Partage du pouvoir et crimes contre l’humanité

Les institutions de transition sont une construction à tiroirs qui prévoit 36 ministères répartis entre les destinataires des vice-présidences auxquels s’ajoutent les deux autres factions rebelles du RCD-ML et du RCD-N, les Mayi Mayi (combattants des différentes communautés de l’Est congolais hostiles au Rwanda, à l’Ouganda et à leurs alliés locaux) et la société civile. Dans ce gouvernement, l’Intérieur et les Finances reviennent au régime Kabila, les Affaires étrangères et le Budget au MLC, la Défense et les entreprises publiques au RCD-Goma. En outre, pour former le Parlement de transition, le gouvernement Kabila, l’opposition politique, la société civile, le MLC et le RCD doivent coopter chacun 94 députés et 22 sénateurs, le RCD-ML 15 députés et 4 sénateurs, les Mayi Mayi 10 députés et 4 sénateurs, et le RCD-N 5 députés et 2 sénateurs. Un dosage tout aussi complexe doit organiser l’intégration dans une armée nationale d’éléments issus des Forces armées congolaises, des Mayi Mayi et des ex-groupes rebelles. Devant l’immensité de la tâche, la finalisation du volet militaire a été déléguée à une commission mixte. A charge pour le gouvernement de transition de traiter l’épineux dossier sécuritaire de la police. Mais d’abord, il s’agit de former ce gouvernement et de mettre au travail les mandataires des multiples «composantes» congolaises chargées d’administrer le pays.

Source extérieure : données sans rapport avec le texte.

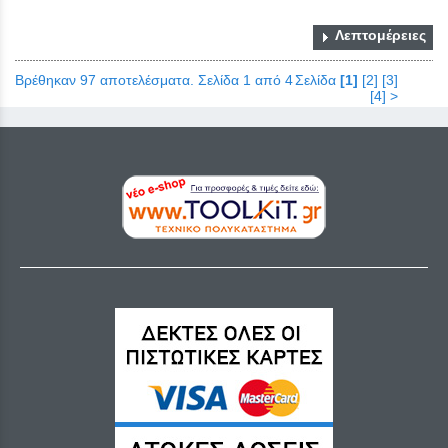
Λεπτομέρειες
Βρέθηκαν 97 αποτελέσματα. Σελίδα 1 από 4
Σελίδα
[1]
[2]
[3]
[4]
>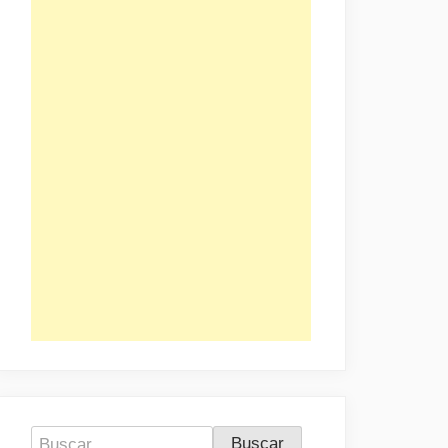
Buscar: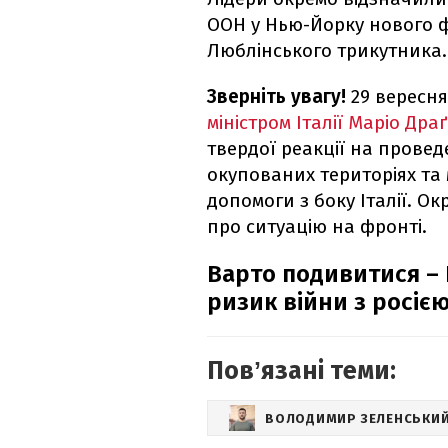
ООН у Нью-Йорку нового ф
Люблінського трикутника.
Зверніть увагу!
29 вересн
міністром Італії Маріо Драґ
твердої реакції на прове
окупованих територіях т
допомоги з боку Італії. Ок
про ситуацію на фронті.
Варто подивитися –
ризик війни з росією 
Повʼязані теми:
ВОЛОДИМИР ЗЕЛЕНСЬКИ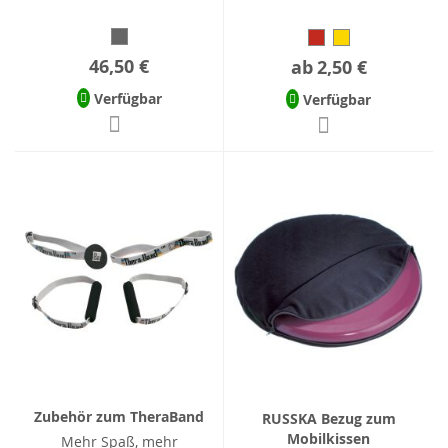
46,50 €
ab
2,50 €
Verfügbar
Verfügbar
Zubehör zum TheraBand
RUSSKA Bezug zum
Mobilkissen
Mehr Spaß, mehr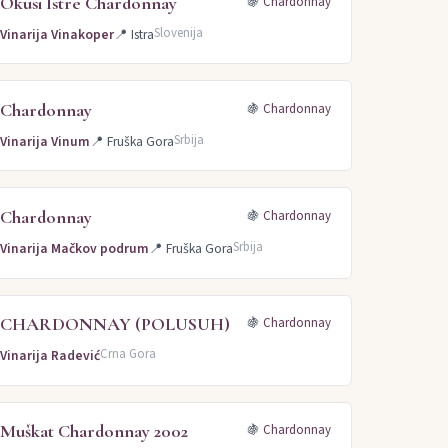
Okusi Istre Chardonnay
🍇
Chardonnay
Slovenija
Vinarija Vinakoper
📍
Istra
Chardonnay
🍇
Chardonnay
Srbija
Vinarija Vinum
📍
Fruška Gora
Chardonnay
🍇
Chardonnay
Srbija
Vinarija Mačkov podrum
📍
Fruška Gora
CHARDONNAY (POLUSUH)
🍇
Chardonnay
Crna Gora
Vinarija Radević
Muškat Chardonnay 2002
🍇
Chardonnay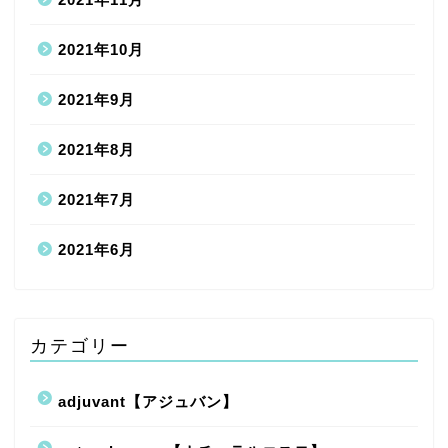
2021年10月
2021年9月
2021年8月
2021年7月
2021年6月
カテゴリー
adjuvant【アジュバン】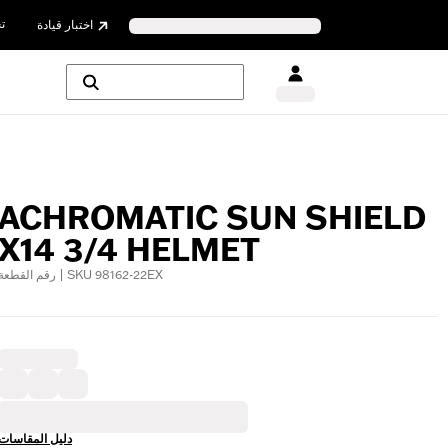
ت
اختبار قيادة
ACHROMATIC SUN SHIELD
X14 3/4 HELMET
رقم القطعة | SKU 98162-22EX
دليل المقاسات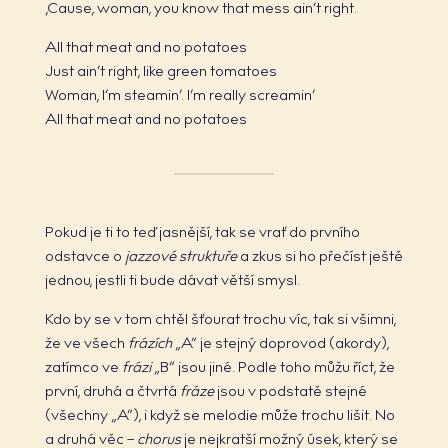
‚Cause, woman, you know that mess ain’t right.
All that meat and no potatoes
Just ain’t right, like green tomatoes
Woman, I’m steamin‘. I’m really screamin‘
All that meat and no potatoes
Pokud je ti to teď jasnější, tak se vrať do prvního
odstavce o
jazzové struktuře
a zkus si ho přečíst ještě
jednou, jestli ti bude dávat větší smysl.
Kdo by se v tom chtěl šťourat trochu víc, tak si všimni,
že ve všech
frázích
„A“ je stejný doprovod (akordy),
zatímco ve
frázi
„B“ jsou jiné. Podle toho můžu říct, že
první, druhá a čtvrtá
fráze
jsou v podstatě stejné
(všechny „A“), i když se melodie může trochu lišit. No
a druhá věc –
chorus
je nejkratší možný úsek, který se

Dans sa résolution 1468 du 20 mars 2003, le Conseil de sécurité «demande aux parties congolaises de tenir compte, lorsqu’elles choisiront les candidats aux postes-clefs dans le gouvernement de transition, de leur détermination ainsi que de leurs actions passées en ce qui concerne le respect du droit international humanitaire et des droits de l’homme et la promotion du bien-être de tous les Congolais». Si les vice-présidences sont des postes-clefs, le Conseil de sécurité observe sans doute avec intérêt la remise en selle d’Abdoulaye Yerodia. Elle a une allure de garantie d’immunité pour ce psychanalyste de choc qui s’est illustré dans la chasse aux ennemis de l’intérieur, réels ou supposés et en l’occurrence Rwandophones, après la fâcherie avec le parrain de Kigali. Ses appels véhéments avaient donné lieu en août-septembre 1998 à des pogroms contre les Tutsi du Congo. Yerodia a échappé à la justice «universelle» belge. Il reste sous le coup du dossier d’accusation déposé devant la toute nouvelle Cour pénale internationale par la Fédération internationale des droits de l’homme, la FIDH. Celle-ci demande également justice pour les crimes commis dans l’Ituri par le MLC de Jean-Pierre Bemba et son petit allié du RCD-N, Roger Lumbala. Le Conseil de sécurité s’est tout particulièrement ému des accusations de cannibalisme portées contre les deux groupes. Pourtant Bemba se voit déjà vice-président, son bras droit, Olivier Kamitatu, président de l’Assemblée nationale. Quant à Roger Lumbala, il obtient le ministère du Commerce extérieur et du Tourisme.

La guerre du Congo se poursuit au Kivu où elle est entrée en 1996. La majorité des sans voix du Congo espèrent que ce sont les derniers feux de la course aux fauteuils de la transition. Mais s’ils entrent dans la lice politique de Kinshasa, les seigneurs de la guerre ne sont pas disposés à lâcher leurs fiefs. Ils rêvent plus grand, de magistrature suprême par exemple.